Вот почему «Обитель», «как ни крути, не большой русский роман» (Анна Наринская) [29] . Прилепин написал книгу не столько большую, сколько бесконечно наращиваемую. Круг его повествования безгранично вместителен, эпизодов и островов могло быть пройдено больше и меньше, все равно: роману нечего прибавить к нашему знанию о прошлом, кроме того, что оно было. И если давать Прилепину премию, то скорее имени Михалкова: за экскурсию для юношества, которое не слишком будет скучать (героя ушлют) и не слишком будет мучиться (героя выручат), обходя Соловки вслед за сверстником-гидом.
29
Наринская А. Роман Прилепина, который написал Прилепин. – «Коммерсантъ», 18.04.2014.

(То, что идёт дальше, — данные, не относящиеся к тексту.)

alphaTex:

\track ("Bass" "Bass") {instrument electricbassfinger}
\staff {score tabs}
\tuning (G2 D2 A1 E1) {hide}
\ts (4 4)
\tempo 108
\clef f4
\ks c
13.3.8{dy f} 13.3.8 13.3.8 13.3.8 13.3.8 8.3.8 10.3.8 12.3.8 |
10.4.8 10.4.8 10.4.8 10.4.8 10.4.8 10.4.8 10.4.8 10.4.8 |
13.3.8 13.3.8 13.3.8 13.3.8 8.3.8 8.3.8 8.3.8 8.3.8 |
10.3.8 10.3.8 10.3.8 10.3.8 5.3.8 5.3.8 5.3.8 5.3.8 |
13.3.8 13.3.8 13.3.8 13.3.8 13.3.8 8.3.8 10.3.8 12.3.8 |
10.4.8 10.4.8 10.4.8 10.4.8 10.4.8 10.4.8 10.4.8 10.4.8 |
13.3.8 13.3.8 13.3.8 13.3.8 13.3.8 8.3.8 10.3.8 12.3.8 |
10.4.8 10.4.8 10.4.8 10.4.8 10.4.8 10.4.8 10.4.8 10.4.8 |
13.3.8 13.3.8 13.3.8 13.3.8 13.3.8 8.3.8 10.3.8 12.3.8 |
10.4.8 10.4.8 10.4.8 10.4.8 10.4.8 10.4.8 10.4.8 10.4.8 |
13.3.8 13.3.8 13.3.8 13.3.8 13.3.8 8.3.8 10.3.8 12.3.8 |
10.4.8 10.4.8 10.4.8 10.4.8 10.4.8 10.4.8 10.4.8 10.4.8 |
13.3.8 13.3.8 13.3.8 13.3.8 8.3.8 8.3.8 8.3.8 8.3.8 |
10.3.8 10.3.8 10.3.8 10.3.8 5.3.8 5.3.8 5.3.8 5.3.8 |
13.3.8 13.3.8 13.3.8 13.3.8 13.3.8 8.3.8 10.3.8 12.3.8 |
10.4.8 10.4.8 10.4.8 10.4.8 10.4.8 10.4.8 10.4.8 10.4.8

Неполнота исторического высказывания в «Обители» особенно ясна в сопоставлении с романом Никитина. Поклонникам Прилепина такое сравнение может показаться кощунственным – киевский Парк Победы, возникший, как свидетельствует Никитин, на месте недоосушенного болота, сам по себе не может сообщить действию того масштаба, какой возможен на богатом историей и природой Соловецком архипелаге. Так-то так, но речь мы ведем о масштабе не истории – а повествования. Роман Алексея Никитина «Victory park» – убедительное подтверждение того, что большие книги не складываются автоматически из крупных составляющих. То, что само по себе велико, рассеивает художественную волю, а вот малые очаги истории подогревают авторский азарт. Так и вышло, что «Обитель» – дурашливый роман о большом страдании. А «Victory park» – трагедия о дураках, не заметивших наступления большой истории.
Сопротивление материалу, диссонанс с данностью – и метод, и идея романа Никитина. Летняя киевская истома, разлитая по роману, и есть образное выражение исторической данности, в которой сладко залипать: медово застывшее, как в мандельштамовской Тавриде, время восьмидесятых. По сонно цветущему городу принимается кружить юный герой, озабоченный подарком на день рождения безбашенной подружке. У Никитина хороши эти мелкие движки рока: парень за тапки, фарцовщик за нож, ментура за наркоту, афганцы за знамя – и в финале мы, вместе с героями недоумевая, как до такого дошло, изумленно провожаем взглядами отряд новых революционеров, прущих на советские танки с именем Ленина на устах.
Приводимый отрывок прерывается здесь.